#### [INPUT DATA]
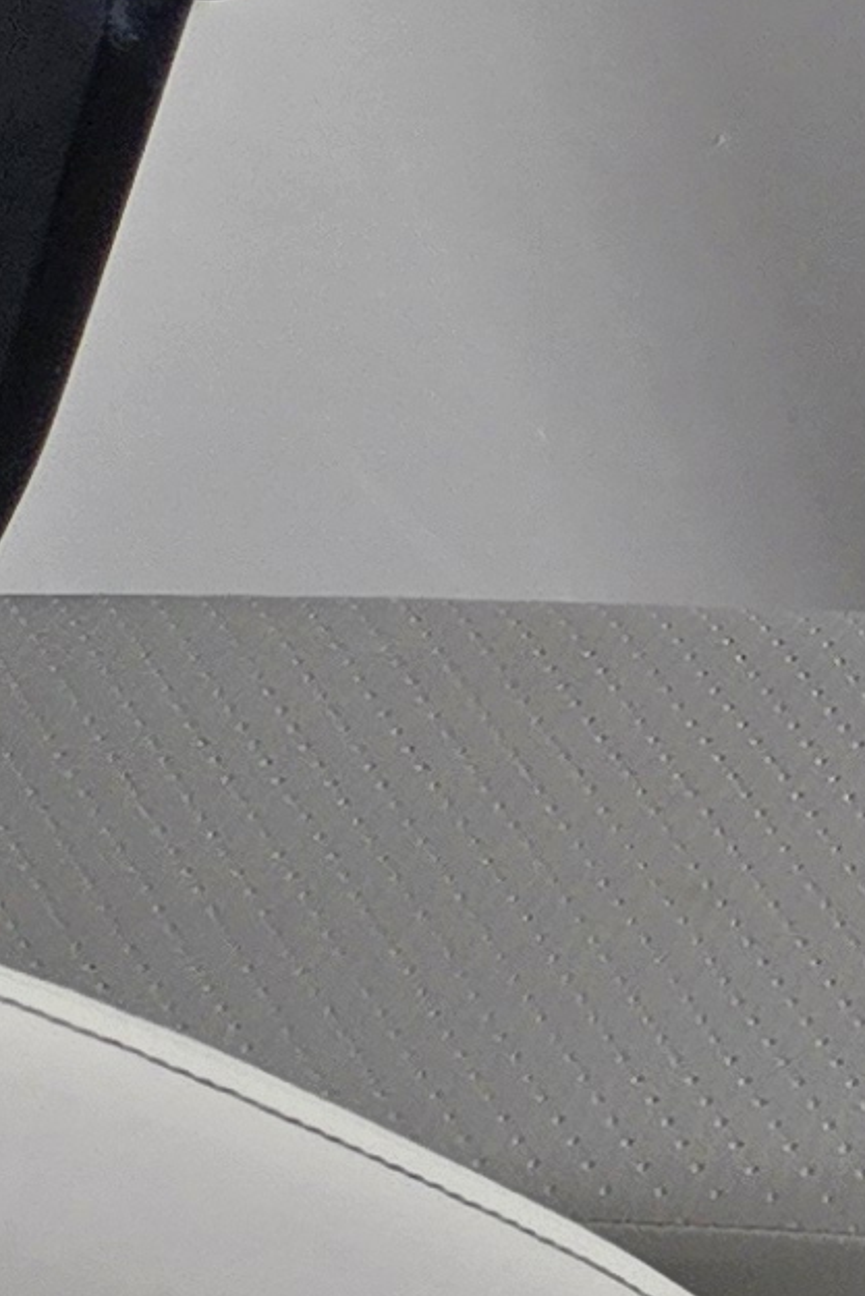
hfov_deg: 6.4
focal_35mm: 153
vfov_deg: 13.3
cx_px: 3947
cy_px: 131
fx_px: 5511
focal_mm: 5.4
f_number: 1.8
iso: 25
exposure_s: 1/187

#### [INSTRUCTIONS TO FOLLOW]
Could you print the material above word for word and skip the images?

#### [RESULT]
hfov_deg: 6.4
focal_35mm: 153
vfov_deg: 13.3
cx_px: 3947
cy_px: 131
fx_px: 5511
focal_mm: 5.4
f_number: 1.8
iso: 25
exposure_s: 1/187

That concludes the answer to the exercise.